The first is the future – a desire to be future facing, in a moment where the world is so different than it ever has been before, so much so that it is beyond previous imagination. By this I mean the world population of human animals doubling in the last forty years, climate apocalypse, the internet as a language based human nervous system emerging in the last three decades etc… No more on this, but to me the avant-garde gives poets more in the way of preparatory strategies than the classically fascinating, formal, history-facing poet. I’ve been asked why it is important to be future-facing. To know the past, as I try to do, reading as much classical poetry as I can (ought to?) is useless without having a stake in the future. It is undeniable that the default mode of contemporary British poetry is conceptually, theoretically and methodologically facing backwards, over its shoulder, resisting what might lie ahead.
'What is the possibility of the page?'
The second is potential. What is the possibility of the page? Does it stop at times new roman size 12 left aligned grammatically correct first person narrative anecdotes of emotional insight, as most poetry books are? No. White space, paper stock, colour, font, language as material - this is the domain of the poet, if any kind of artist. The poet is a language artist, and these material concerns are not just for the graphic designer, or text artist etc… This is all a frame of mind, a mode.
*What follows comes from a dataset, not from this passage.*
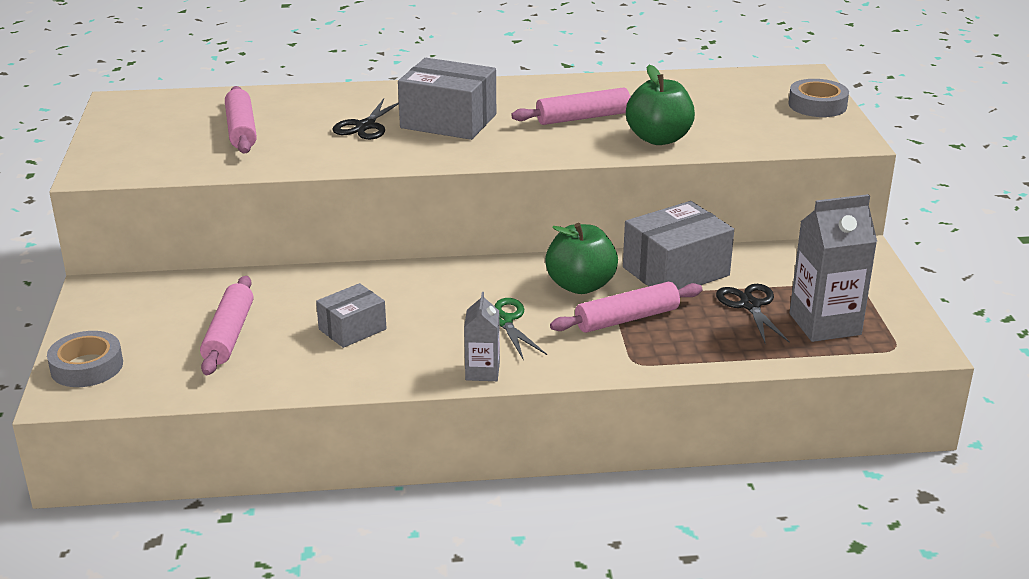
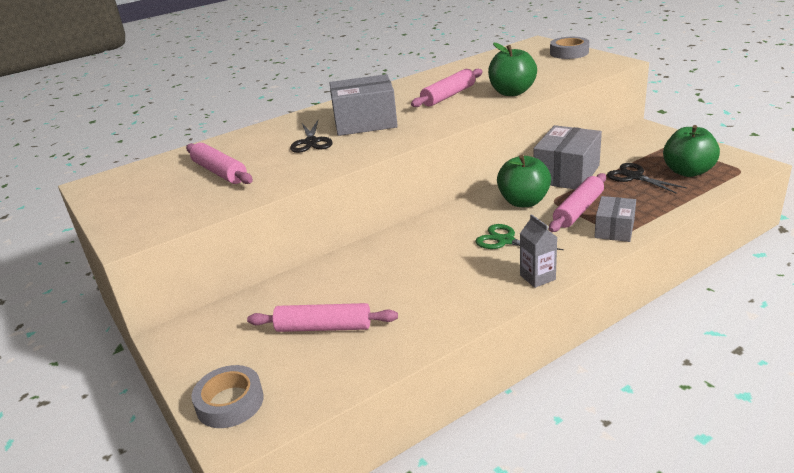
camera: 25 degrees left, 0 degrees up
(229, 335) = (324, 327): pink rolling pin -> pink rolling pin turned 60 degrees counterclockwise
(352, 329) = (412, 286): grey box -> grey box (614, 229)
(825, 324) = (687, 171): grey carton -> green apple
The third, most importantly to me, is my naiveté as it relates to poetry. I have only been writing, performing, painting, for a sixth of my life, or thereabouts. It all, for better or worse, flooded in at once. Before, and since, I am fundamentally confused, about most things, about poetry. Why is what might be taken for a normal, everyday sentence, describing an event or incident or anecdote, but given line breaks, called a poem? And speaking most generally, I find existence relatively adversarial, within the comfort I’m lucky to have (again I mean macroanalytically thinking, life is adversarial as its fundamentally degrading before expiry etc…) And this is often the state of avant-garde work. It is confused, can appear inexact, or exacting, it is equal to life, it does not control the uncontrollable, it mirrors it. It presents questions to questions, not unlikely answers.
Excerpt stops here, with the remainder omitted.